Beyond the protections for the individual, there's the question of the limits of federal power. For a federal action to be constitutional, it has to be authorized by a specific enumerated provision of the Constitution, and the Constitution has no general civil commitment provision. So the Obama administration is defending the statute by linking civil commitment to the federal government's custody of the men in prison.
Kansas Solicitor General Stephen McAllister, who filed a brief in the case siding with the federal government, summarizes the argument this way.
Mr. STEPHEN MCALLISTER (Solicitor General, Kansas): These individuals are legitimately, lawfully in federal custody. And the question is, is the federal government powerless when it has a dangerous, mentally abnormal individual in its custody? Is it powerless to do something with that individual in the realm of civil commitment?
The federal law does have a provision allowing for the transfer of dangerous prisoners to the states, but as McAllister concedes, the states aren't interested.
Mr. MCALLISTER: We don't want 'em.
TOTENBERG: Once in a treatment program, whether state or federal, the offender has little likelihood of winning release because treatment programs are widely considered ineffective. Besides, McAllister notes, some sex offenders who've been released have committed horrific crimes.
But lawyer Jeff Green, who filed a brief on the opposite side of the case, points to statistics showing a relatively low recidivism rate for sex offenders overall. The fact that some released offenders have committed terrible crimes proves a different point - that there's no way to predict future dangerousness.
Mr. JEFF GREEN (Attorney): Those are hideous tragic crimes, but they demonstrate that the experts, in terms of identifying which individuals are dangerous, are no better than astrologers.
TOTENBERG: If someone is truly dangerous, Green argues, then the government should seek prison terms that are long enough to protect the public - not rely on an open-ended civil commitment system.
Green maintains that the government's so-called treatment program is nothing more than a Catch-22, in which the offender is required to talk about his sexual fantasies and accept responsibility, but then those conversations can be used against him if he seeks release.
Mr.

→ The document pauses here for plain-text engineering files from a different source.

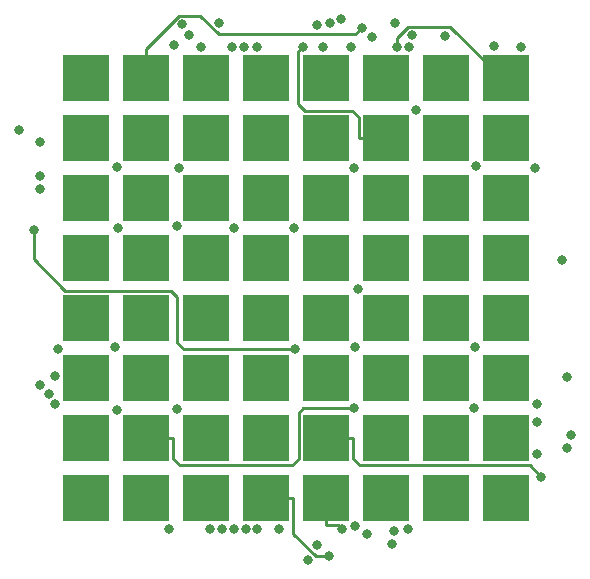
<source format=gbr>
G04 #@! TF.GenerationSoftware,KiCad,Pcbnew,(5.1.5)-3*
G04 #@! TF.CreationDate,2020-02-10T18:10:01+01:00*
G04 #@! TF.ProjectId,Mars-64,4d617273-2d36-4342-9e6b-696361645f70,A*
G04 #@! TF.SameCoordinates,Original*
G04 #@! TF.FileFunction,Copper,L1,Top*
G04 #@! TF.FilePolarity,Positive*
%FSLAX46Y46*%
G04 Gerber Fmt 4.6, Leading zero omitted, Abs format (unit mm)*
G04 Created by KiCad (PCBNEW (5.1.5)-3) date 2020-02-10 18:10:01*
%MOMM*%
%LPD*%
G04 APERTURE LIST*
%ADD10R,4.000000X4.000000*%
%ADD11C,0.800000*%
%ADD12C,0.250000*%
G04 APERTURE END LIST*
D10*
X43180000Y-38100000D03*
X48260000Y-38100000D03*
X53340000Y-38100000D03*
X58420000Y-38100000D03*
X63500000Y-38100000D03*
X68580000Y-38100000D03*
X73660000Y-38100000D03*
X78740000Y-38100000D03*
X43180000Y-43180000D03*
X48260000Y-43180000D03*
X53340000Y-43180000D03*
X58420000Y-43180000D03*
X63500000Y-43180000D03*
X68580000Y-43180000D03*
X73660000Y-43180000D03*
X78740000Y-43180000D03*
X43180000Y-48260000D03*
X48260000Y-48260000D03*
X53340000Y-48260000D03*
X58420000Y-48260000D03*
X63500000Y-48260000D03*
X68580000Y-48260000D03*
X73660000Y-48260000D03*
X78740000Y-48260000D03*
X43180000Y-53340000D03*
X48260000Y-53340000D03*
X53340000Y-53340000D03*
X58420000Y-53340000D03*
X63500000Y-53340000D03*
X68580000Y-53340000D03*
X73660000Y-53340000D03*
X78740000Y-53340000D03*
X43180000Y-58420000D03*
X48260000Y-58420000D03*
X53340000Y-58420000D03*
X58420000Y-58420000D03*
X63500000Y-58420000D03*
X68580000Y-58420000D03*
X73660000Y-58420000D03*
X78740000Y-58420000D03*
X43180000Y-63500000D03*
X48260000Y-63500000D03*
X53340000Y-63500000D03*
X58420000Y-63500000D03*
X63500000Y-63500000D03*
X68580000Y-63500000D03*
X73660000Y-63500000D03*
X78740000Y-63500000D03*
X43180000Y-68580000D03*
X48260000Y-68580000D03*
X53340000Y-68580000D03*
X58420000Y-68580000D03*
X63500000Y-68580000D03*
X68580000Y-68580000D03*
X73660000Y-68580000D03*
X78740000Y-68580000D03*
X43180000Y-73660000D03*
X48260000Y-73660000D03*
X53340000Y-73660000D03*
X58420000Y-73660000D03*
X63500000Y-73660000D03*
X68580000Y-73660000D03*
X73660000Y-73660000D03*
X78740000Y-73660000D03*
D11*
X65957100Y-60877100D03*
X66173100Y-55955100D03*
X45618400Y-60845000D03*
X60881600Y-61063400D03*
X38756100Y-50953800D03*
X55688800Y-50798800D03*
X60750900Y-50782400D03*
X73591000Y-34538900D03*
X81188600Y-45720000D03*
X70465100Y-76302100D03*
X83447000Y-53506200D03*
X80005000Y-35489300D03*
X43180000Y-38100000D03*
X66525200Y-33863200D03*
X48260000Y-38100000D03*
X54477300Y-33444500D03*
X53340000Y-38100000D03*
X65826400Y-45708300D03*
X58420000Y-38100000D03*
X71115900Y-40764500D03*
X63500000Y-38100000D03*
X70783200Y-34484300D03*
X68580000Y-38100000D03*
X70565800Y-35485400D03*
X73660000Y-38100000D03*
X69525700Y-35481400D03*
X78544800Y-38295200D03*
X65625800Y-35498700D03*
X43180000Y-43180000D03*
X67388000Y-34588500D03*
X48260000Y-43180000D03*
X69311200Y-33422400D03*
X53340000Y-43180000D03*
X63266900Y-35498600D03*
X58420000Y-43180000D03*
X63796700Y-33441900D03*
X63500000Y-43180000D03*
X61517600Y-35480100D03*
X62720500Y-33637400D03*
X73660000Y-43180000D03*
X64806200Y-33082500D03*
X78740000Y-43180000D03*
X45920200Y-50774300D03*
X43180000Y-48260000D03*
X51019000Y-45725700D03*
X48260000Y-48260000D03*
X39240900Y-47501600D03*
X53340000Y-48260000D03*
X39268000Y-46368200D03*
X58420000Y-48260000D03*
X45812200Y-45627800D03*
X63500000Y-48260000D03*
X39275200Y-43526800D03*
X68580000Y-48260000D03*
X37486800Y-42501200D03*
X73660000Y-48260000D03*
X51347300Y-33562400D03*
X78740000Y-48260000D03*
X51857100Y-34467400D03*
X43180000Y-53340000D03*
X50866200Y-50662700D03*
X48260000Y-53340000D03*
X52876900Y-35499300D03*
X53340000Y-53340000D03*
X50600000Y-35279600D03*
X58420000Y-53340000D03*
X55519900Y-35490700D03*
X63500000Y-53340000D03*
X56520300Y-35497800D03*
X68580000Y-53340000D03*
X57692400Y-35473500D03*
X73660000Y-53340000D03*
X77734600Y-35366300D03*
X78740000Y-53340000D03*
X40773900Y-61050200D03*
X43180000Y-58420000D03*
X40536100Y-63348000D03*
X48260000Y-58420000D03*
X39307500Y-64088400D03*
X53340000Y-58420000D03*
X58420000Y-58420000D03*
X76114400Y-60874400D03*
X63500000Y-58420000D03*
X68580000Y-58420000D03*
X50892090Y-66141410D03*
X54681900Y-76288100D03*
X73660000Y-58420000D03*
X40006000Y-64813800D03*
X78740000Y-58420000D03*
X40552600Y-65710600D03*
X43180000Y-63500000D03*
X45783800Y-66178500D03*
X48260000Y-63500000D03*
X50166100Y-76291300D03*
X53340000Y-63500000D03*
X53681500Y-76288500D03*
X58420000Y-63500000D03*
X55682300Y-76314700D03*
X64031376Y-64006476D03*
X56682700Y-76291200D03*
X68580000Y-63500000D03*
X57683100Y-76265800D03*
X73660000Y-63500000D03*
X59526400Y-76271900D03*
X78740000Y-63500000D03*
X83882200Y-63376000D03*
X43180000Y-68580000D03*
X65840200Y-66040000D03*
X48260000Y-68580000D03*
X83861900Y-69463600D03*
X53340000Y-68580000D03*
X84274200Y-68293400D03*
X58420000Y-68580000D03*
X81714600Y-71863500D03*
X63500000Y-68580000D03*
X81350900Y-65700500D03*
X68580000Y-68580000D03*
X75988800Y-66040000D03*
X73660000Y-68580000D03*
X81344500Y-67239700D03*
X78740000Y-68580000D03*
X69289300Y-76471300D03*
X43180000Y-73660000D03*
X65952200Y-76058500D03*
X48260000Y-73660000D03*
X69093400Y-77582800D03*
X53340000Y-73660000D03*
X63792100Y-78586000D03*
X58420000Y-73660000D03*
X64811000Y-76276200D03*
X63500000Y-73660000D03*
X66979900Y-76720500D03*
X68580000Y-73660000D03*
X62703600Y-77622800D03*
X73660000Y-73660000D03*
X61977100Y-78947900D03*
X78740000Y-73660000D03*
X81347800Y-69937500D03*
X76200000Y-45508000D03*
D12*
X60881600Y-61063400D02*
X51460900Y-61063400D01*
X51460900Y-61063400D02*
X50903400Y-60505900D01*
X50903400Y-60505900D02*
X50903400Y-56603300D01*
X50903400Y-56603300D02*
X50394800Y-56094700D01*
X50394800Y-56094700D02*
X41413600Y-56094700D01*
X41413600Y-56094700D02*
X38756100Y-53437200D01*
X38756100Y-53437200D02*
X38756100Y-50953800D01*
X48260000Y-38100000D02*
X48260000Y-35611400D01*
X48260000Y-35611400D02*
X51038000Y-32833400D01*
X51038000Y-32833400D02*
X52840500Y-32833400D01*
X52840500Y-32833400D02*
X54409100Y-34402000D01*
X54409100Y-34402000D02*
X65986400Y-34402000D01*
X65986400Y-34402000D02*
X66525200Y-33863200D01*
X78544800Y-38295200D02*
X73994500Y-33744900D01*
X73994500Y-33744900D02*
X70453200Y-33744900D01*
X70453200Y-33744900D02*
X69525700Y-34672400D01*
X69525700Y-34672400D02*
X69525700Y-35481400D01*
X78544800Y-38295200D02*
X78740000Y-38100000D01*
X68580000Y-43180000D02*
X66254700Y-43180000D01*
X61517600Y-35480100D02*
X61167200Y-35830500D01*
X61167200Y-35830500D02*
X61167200Y-40272800D01*
X61167200Y-40272800D02*
X61749100Y-40854700D01*
X61749100Y-40854700D02*
X65673400Y-40854700D01*
X65673400Y-40854700D02*
X66254700Y-41436000D01*
X66254700Y-41436000D02*
X66254700Y-43180000D01*
X50585300Y-68580000D02*
X50585300Y-70324000D01*
X50585300Y-70324000D02*
X51166700Y-70905400D01*
X51166700Y-70905400D02*
X60620500Y-70905400D01*
X60620500Y-70905400D02*
X61174700Y-70351200D01*
X61174700Y-70351200D02*
X61174700Y-66445200D01*
X61174700Y-66445200D02*
X61579900Y-66040000D01*
X61579900Y-66040000D02*
X65840200Y-66040000D01*
X48260000Y-68580000D02*
X50585300Y-68580000D01*
X63500000Y-68580000D02*
X65825300Y-68580000D01*
X65825300Y-68580000D02*
X65825300Y-70324000D01*
X65825300Y-70324000D02*
X66406600Y-70905300D01*
X66406600Y-70905300D02*
X80756400Y-70905300D01*
X80756400Y-70905300D02*
X81714600Y-71863500D01*
X60745300Y-73660000D02*
X60745300Y-76690200D01*
X60745300Y-76690200D02*
X62641100Y-78586000D01*
X62641100Y-78586000D02*
X63792100Y-78586000D01*
X58420000Y-73660000D02*
X60745300Y-73660000D01*
X63500000Y-75985300D02*
X64520100Y-75985300D01*
X64520100Y-75985300D02*
X64811000Y-76276200D01*
X63500000Y-73660000D02*
X63500000Y-75985300D01*
M02*

</source>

GREEN: How is he going to demonstrate that he's capable of modifying his behavior or that his mental illness is cured so that he can get out? That is a practical impossibility.
TOTENBERG: Or, as one lawyer who's visited the federal facility in North Carolina put it, it's a pervert's cruise ship to nowhere.

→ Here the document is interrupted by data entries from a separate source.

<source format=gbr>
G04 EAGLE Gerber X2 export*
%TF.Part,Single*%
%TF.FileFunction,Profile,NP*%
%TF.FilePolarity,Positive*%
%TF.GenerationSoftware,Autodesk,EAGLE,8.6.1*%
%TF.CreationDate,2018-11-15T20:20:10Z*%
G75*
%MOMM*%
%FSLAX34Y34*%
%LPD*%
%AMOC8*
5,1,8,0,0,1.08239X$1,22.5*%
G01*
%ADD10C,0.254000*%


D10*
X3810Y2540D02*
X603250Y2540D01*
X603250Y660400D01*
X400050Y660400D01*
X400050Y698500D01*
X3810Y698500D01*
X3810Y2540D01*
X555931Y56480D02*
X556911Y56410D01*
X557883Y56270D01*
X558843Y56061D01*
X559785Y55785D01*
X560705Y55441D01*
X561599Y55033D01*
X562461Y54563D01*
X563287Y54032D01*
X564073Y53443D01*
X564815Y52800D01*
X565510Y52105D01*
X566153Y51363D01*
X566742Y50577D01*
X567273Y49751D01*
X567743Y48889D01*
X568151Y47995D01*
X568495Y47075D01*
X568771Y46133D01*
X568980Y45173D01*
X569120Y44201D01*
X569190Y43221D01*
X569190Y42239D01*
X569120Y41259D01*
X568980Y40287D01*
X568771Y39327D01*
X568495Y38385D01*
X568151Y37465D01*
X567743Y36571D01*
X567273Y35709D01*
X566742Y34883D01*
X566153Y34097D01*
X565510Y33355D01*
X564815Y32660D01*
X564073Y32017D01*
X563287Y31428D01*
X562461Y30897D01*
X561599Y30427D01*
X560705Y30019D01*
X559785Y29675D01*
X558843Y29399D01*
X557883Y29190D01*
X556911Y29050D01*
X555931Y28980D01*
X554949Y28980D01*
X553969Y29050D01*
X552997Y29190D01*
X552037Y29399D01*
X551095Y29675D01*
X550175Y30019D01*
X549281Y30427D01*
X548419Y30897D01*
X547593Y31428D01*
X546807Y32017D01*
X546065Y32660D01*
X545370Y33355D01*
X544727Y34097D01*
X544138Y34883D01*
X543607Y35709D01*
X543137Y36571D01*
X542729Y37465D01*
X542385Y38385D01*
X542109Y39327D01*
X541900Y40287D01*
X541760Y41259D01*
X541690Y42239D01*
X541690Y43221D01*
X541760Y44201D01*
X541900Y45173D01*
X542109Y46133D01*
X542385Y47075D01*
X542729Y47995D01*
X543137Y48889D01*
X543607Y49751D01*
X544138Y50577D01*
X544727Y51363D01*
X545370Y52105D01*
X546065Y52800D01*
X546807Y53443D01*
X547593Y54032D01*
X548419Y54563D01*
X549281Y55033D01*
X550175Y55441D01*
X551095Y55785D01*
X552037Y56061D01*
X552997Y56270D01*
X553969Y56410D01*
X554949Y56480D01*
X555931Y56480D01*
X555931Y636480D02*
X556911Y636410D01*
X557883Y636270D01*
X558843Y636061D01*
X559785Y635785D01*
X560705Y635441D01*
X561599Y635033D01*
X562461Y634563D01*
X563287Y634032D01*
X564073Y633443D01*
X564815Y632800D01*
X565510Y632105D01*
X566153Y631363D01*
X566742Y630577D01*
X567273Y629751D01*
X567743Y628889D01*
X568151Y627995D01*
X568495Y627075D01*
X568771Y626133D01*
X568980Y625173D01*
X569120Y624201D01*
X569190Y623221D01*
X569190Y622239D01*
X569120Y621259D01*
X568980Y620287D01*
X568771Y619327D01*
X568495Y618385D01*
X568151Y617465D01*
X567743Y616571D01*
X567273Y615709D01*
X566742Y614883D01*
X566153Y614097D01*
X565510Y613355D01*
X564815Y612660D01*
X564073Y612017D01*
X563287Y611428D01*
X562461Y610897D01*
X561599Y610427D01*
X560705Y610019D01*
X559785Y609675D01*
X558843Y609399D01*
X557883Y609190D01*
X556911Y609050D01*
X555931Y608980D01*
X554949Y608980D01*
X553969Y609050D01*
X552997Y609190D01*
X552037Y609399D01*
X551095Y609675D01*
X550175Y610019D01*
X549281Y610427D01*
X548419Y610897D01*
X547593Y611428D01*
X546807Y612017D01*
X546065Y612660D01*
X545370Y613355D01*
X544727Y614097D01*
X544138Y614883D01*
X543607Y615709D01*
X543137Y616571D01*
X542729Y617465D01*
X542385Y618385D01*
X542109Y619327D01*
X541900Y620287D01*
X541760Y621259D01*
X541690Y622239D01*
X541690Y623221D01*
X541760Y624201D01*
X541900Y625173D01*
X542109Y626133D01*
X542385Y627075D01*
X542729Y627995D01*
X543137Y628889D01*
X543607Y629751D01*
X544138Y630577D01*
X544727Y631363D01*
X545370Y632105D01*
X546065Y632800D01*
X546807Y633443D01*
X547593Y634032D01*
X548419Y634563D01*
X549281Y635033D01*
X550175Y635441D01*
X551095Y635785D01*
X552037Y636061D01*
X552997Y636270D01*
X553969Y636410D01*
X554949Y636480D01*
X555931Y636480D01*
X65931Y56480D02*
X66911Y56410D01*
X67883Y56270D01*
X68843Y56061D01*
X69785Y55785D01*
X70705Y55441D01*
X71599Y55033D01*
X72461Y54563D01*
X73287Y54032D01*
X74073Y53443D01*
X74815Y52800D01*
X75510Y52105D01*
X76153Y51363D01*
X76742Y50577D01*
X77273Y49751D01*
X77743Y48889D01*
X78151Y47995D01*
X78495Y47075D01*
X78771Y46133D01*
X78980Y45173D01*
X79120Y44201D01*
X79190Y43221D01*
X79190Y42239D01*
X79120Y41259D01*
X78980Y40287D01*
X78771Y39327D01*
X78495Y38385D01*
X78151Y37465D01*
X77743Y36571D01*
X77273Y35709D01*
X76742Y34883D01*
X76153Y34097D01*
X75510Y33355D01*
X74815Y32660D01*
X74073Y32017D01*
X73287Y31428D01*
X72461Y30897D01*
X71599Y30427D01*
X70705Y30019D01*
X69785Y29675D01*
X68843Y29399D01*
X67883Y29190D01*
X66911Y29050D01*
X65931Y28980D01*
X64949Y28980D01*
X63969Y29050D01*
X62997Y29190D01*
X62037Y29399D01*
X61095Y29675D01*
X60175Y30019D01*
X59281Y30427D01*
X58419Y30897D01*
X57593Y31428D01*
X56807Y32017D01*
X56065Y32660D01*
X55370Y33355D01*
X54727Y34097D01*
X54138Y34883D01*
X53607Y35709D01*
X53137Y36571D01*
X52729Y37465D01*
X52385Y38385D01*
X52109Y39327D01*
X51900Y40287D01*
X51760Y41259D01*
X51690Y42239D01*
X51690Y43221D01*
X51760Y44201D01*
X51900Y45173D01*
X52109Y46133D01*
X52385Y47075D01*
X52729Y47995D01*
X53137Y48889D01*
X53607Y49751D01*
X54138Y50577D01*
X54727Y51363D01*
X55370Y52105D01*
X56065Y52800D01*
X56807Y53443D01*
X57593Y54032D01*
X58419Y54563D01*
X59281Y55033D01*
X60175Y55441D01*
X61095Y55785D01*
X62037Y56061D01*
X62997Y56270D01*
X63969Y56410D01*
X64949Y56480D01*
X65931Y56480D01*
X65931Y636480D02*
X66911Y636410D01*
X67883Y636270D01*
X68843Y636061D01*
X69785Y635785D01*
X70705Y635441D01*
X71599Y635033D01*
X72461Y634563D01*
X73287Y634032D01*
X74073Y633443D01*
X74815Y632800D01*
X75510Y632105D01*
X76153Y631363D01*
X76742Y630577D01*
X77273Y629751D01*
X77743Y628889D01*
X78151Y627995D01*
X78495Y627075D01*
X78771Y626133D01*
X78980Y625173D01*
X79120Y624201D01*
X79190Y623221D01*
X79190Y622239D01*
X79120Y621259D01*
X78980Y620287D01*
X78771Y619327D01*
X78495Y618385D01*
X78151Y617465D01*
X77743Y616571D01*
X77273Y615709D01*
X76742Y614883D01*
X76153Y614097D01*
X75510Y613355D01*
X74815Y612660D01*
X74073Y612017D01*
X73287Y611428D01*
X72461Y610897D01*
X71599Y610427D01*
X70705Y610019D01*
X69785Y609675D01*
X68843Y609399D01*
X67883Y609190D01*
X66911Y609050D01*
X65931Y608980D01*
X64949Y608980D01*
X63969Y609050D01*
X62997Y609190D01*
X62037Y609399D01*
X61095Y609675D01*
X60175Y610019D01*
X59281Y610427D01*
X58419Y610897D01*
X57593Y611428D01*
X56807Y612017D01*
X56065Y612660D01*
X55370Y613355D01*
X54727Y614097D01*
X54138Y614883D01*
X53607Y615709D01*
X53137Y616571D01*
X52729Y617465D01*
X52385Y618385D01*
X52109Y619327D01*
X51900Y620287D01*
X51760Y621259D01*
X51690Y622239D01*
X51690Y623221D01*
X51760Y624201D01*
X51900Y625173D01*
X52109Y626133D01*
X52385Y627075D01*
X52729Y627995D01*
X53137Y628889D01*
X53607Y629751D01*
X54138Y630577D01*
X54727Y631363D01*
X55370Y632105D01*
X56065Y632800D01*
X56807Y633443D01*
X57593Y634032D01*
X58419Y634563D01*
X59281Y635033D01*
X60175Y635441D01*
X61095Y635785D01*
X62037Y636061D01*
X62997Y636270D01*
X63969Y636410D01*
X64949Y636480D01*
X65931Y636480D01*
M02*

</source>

Kansas solicitor general, McAllister, concedes that few offenders get out once they're civilly committed in the states. That opens up more questions for a federal statute that provides fewer protections for the accused. If you can civilly commit someone as sexually dangerous, why not civilly commit people believed to be just dangerous in general? McAllister says civil commitment has to be linked to a mental abnormality or condition. But a lot of people in prison are deeply disturbed - drug addicts, kleptomaniacs, vicious sociopaths -why not commit them too once they have completed their prison terms?
Mr. MCALLISTER: Constitutionally, it might be possible. I don't have a constitutionally limiting line for what kinds of mental disorders might be permissible and those not. If they lead to danger to others, potentially, they could be covered under such a law.
TOTENBERG: In other words, this is a case that could have a constitutional ripple effect.
Nina Totenberg, NPR News, Washington.